Bill & Melinda Gates Foundation co-chair Melinda Gates.Denis Balibouse/Reuters

  • Melinda French Gates is calling out the lack of comprehensive paid family medical leave in the US.

  • Electing more women and people of color would help fix this, she told Fortune, saying, “There are too many men with seats of power still on Capitol Hill in the United States.”

  • The Bill & Melinda Gates Foundation recently found the world won’t reach gender equality until at least 2108, three generations later than previously projected.

Melinda French Gates knows the US lags behind other countries in paid family medical leave, and she says electing more women and people of color would help close that gap.

“We are the only industrialized country that doesn’t have a robust paid family medical leave policy, and that just shouldn’t be,” the billionaire philanthropist said in an interview with Fortune this week. “But you have to be frank: There are too many men with seats of power still on Capitol Hill in the United States.”

Though there’s a record number of women in the 117th Congress, they still make up just 28% of it, according to a report from the Congressional Research Service.
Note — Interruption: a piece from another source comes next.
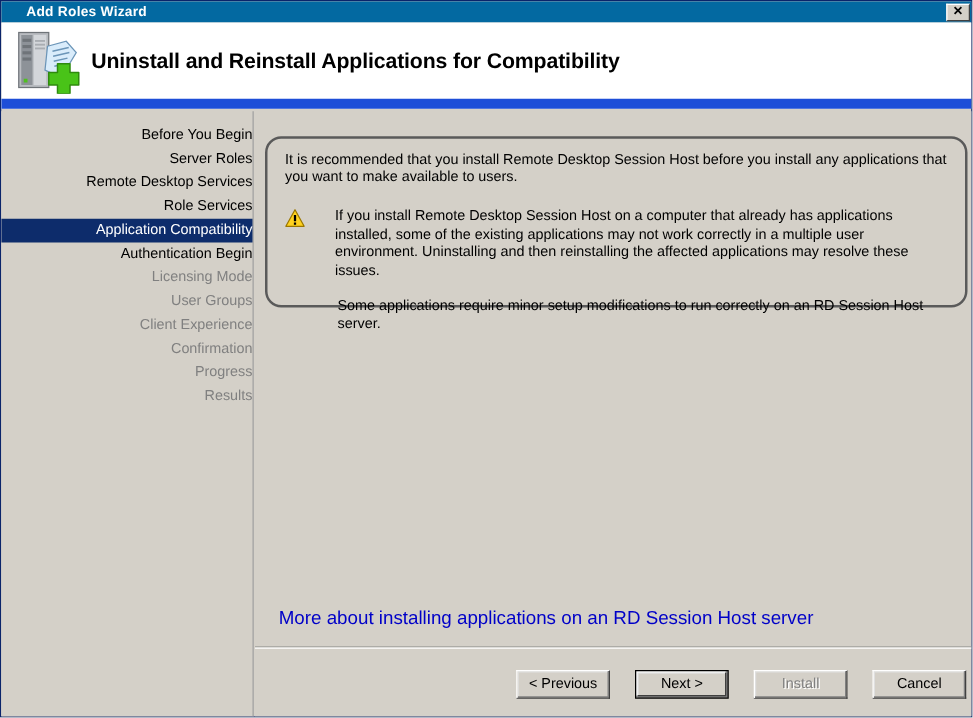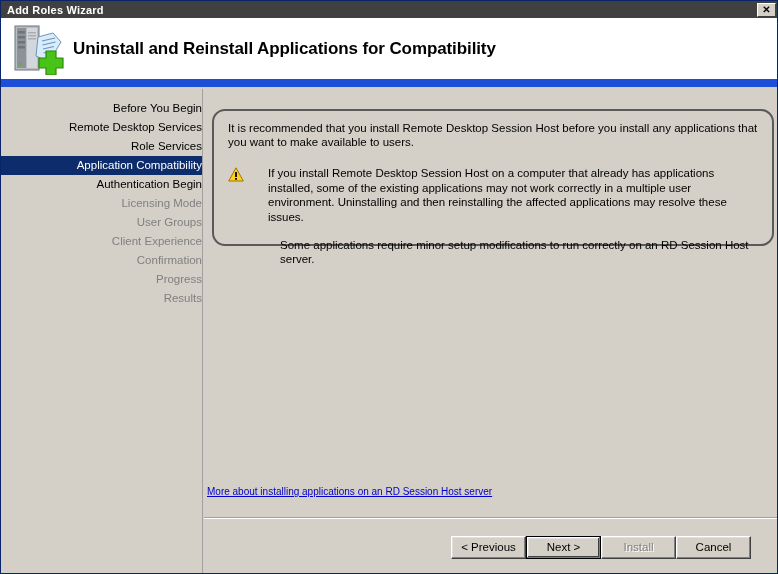"Add Roles Wizard" #titlebar { background: #404040 -> #0369a1; padding-left: 6px -> 20px }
And though this Congress is the most racially and ethnically diverse in history, people of color make up roughly 25% of the Senate and House of Representatives, holding 136 of the 535 seats according to the report.
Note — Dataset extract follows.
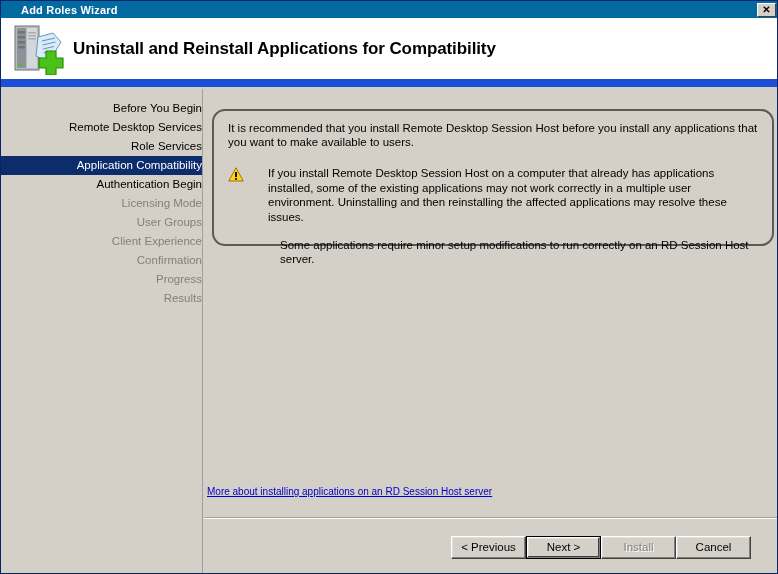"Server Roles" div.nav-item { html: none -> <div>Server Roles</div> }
Earlier this week, the Bill & Melinda Gates Foundation, the charitable organization she runs with her ex-husband and Microsoft founder Bill Gates, published a report finding the world won’t achieve gender equality until at least 2108, three generations behind previous projections.

“A lot of times, we think we think we’re going to get there on gender equality—that we might move the needle a little bit,” French Gates told Fortune. When it comes to female representation in government, “We kick up a percentage point or two, and we think, ‘Okay, we’re on our way to empowerment.'”

French Gates pointed out the disparity in funding between female and male political candidates.

“We don’t finance women’s campaigns the way we finance men’s,” she said in the interview. “That’s a great problem.”